Yet Judge Kovács, in his dissenting opinion, says that the formal accession of 'Palestine' to the Court, and resolution 67/19 of the General Assembly, should not be read separately from other international law instruments that referred to the Oslo Accords, and that promoted peace initiatives between Israel and the Palestinians.

These include the Road Map of the Quartet, as well as many resolutions of the UN General Assembly, the Security Council, and other UN organs. The resolutions of the General Assembly are non-binding in nature, even if adopted by Majority voting. There are no binding international law instruments regarding Palestinian statehood.

The Prosecutor's request and the Majority opinion referred to non-binding documents but failed to mention that these documents also stress the necessity of establishing borders by way of internationally promoted negotiations. It is obviously premature, in Judge Kovács' opinion, to speak of a fully-fledged 'Palestinian State' and of its territory. It would be more appropriate to refer to 'Palestine' as a nascent State, recognized by some countries, whose borders still need to be negotiated, and the Oslo Accords still play a role in determining its authorities.
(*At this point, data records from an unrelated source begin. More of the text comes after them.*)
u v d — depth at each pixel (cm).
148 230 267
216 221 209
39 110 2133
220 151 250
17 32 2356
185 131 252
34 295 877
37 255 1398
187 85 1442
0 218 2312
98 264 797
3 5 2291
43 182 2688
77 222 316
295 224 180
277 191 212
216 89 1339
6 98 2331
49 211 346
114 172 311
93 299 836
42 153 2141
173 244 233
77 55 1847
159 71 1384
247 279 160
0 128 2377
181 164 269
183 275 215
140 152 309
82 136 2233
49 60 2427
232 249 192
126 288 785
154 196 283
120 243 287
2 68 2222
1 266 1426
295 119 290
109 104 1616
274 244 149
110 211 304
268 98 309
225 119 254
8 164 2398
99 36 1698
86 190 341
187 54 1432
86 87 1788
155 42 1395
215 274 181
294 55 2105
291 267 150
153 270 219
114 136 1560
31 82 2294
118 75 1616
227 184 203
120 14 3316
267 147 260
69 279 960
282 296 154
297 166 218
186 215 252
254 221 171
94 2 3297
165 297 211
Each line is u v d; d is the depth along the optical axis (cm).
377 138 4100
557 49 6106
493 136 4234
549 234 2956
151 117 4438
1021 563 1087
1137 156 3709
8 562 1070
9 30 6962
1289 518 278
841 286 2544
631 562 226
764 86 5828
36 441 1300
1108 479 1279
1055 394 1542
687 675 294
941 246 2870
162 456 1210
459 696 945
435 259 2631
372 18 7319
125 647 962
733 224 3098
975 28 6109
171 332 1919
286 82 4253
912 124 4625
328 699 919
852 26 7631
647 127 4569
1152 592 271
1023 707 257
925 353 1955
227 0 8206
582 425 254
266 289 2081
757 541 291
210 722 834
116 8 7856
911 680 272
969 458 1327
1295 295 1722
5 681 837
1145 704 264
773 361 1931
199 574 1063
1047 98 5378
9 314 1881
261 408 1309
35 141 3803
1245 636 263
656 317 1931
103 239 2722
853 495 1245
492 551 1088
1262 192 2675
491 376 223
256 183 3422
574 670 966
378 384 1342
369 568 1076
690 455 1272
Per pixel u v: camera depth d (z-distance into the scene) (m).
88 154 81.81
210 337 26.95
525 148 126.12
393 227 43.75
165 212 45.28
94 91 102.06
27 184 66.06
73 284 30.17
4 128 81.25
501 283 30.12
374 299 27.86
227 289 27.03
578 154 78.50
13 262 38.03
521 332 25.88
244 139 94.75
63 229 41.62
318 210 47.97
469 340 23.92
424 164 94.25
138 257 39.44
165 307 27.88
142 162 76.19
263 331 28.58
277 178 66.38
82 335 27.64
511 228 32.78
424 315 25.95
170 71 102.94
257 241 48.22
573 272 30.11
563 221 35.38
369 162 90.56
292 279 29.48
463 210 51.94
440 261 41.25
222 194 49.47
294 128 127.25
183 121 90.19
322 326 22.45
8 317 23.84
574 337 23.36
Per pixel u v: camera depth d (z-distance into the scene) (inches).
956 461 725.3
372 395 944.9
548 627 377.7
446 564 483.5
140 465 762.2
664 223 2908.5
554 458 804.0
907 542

As to the scope of the territory in which the Prosecutor may exercise her investigative authorities, Judge Kovács contends that this should be based on the same circumstances that would allow 'Palestine', as a State Party, to assert jurisdiction over such crimes under its legal system, i.e., according to its own criminal jurisdiction in the Oslo Accords.

This means that when the Prosecutor concludes that continuing an investigation may trespass the limits of 'Palestine'’s competences in this complex criminal law regime, she should request Israel's consent.

There are many problematic issues with the Majority's opinion and they are mostly covered in Judge Kovács' opinion.

The question of whether and how an entity becomes an internationally recognized State in international law is complex and intricate. The Majority's analysis on this issue is almost technical, relying on the process of accession to the Court as the sole criterion in deciding whether 'Palestine' can be a State that can refer its jurisdiction to the ICC.

The UN Secretary General as a depositary of the Statute made it clear that he served a technical role by circulating the Palestinian accession document, and that this should not be understood as having any legal ramifications on Palestinian statehood.

He relied on a legal memorandum that referred to an option possessed by the Palestinians to accede to international treaties, emanating from the status that Resolution 67/19 accorded to them.

But there was nothing in Resolution 67/19 or the legal memorandum that leads to recognition of 'Palestine' meeting the legal standards of becoming a State according to general international law.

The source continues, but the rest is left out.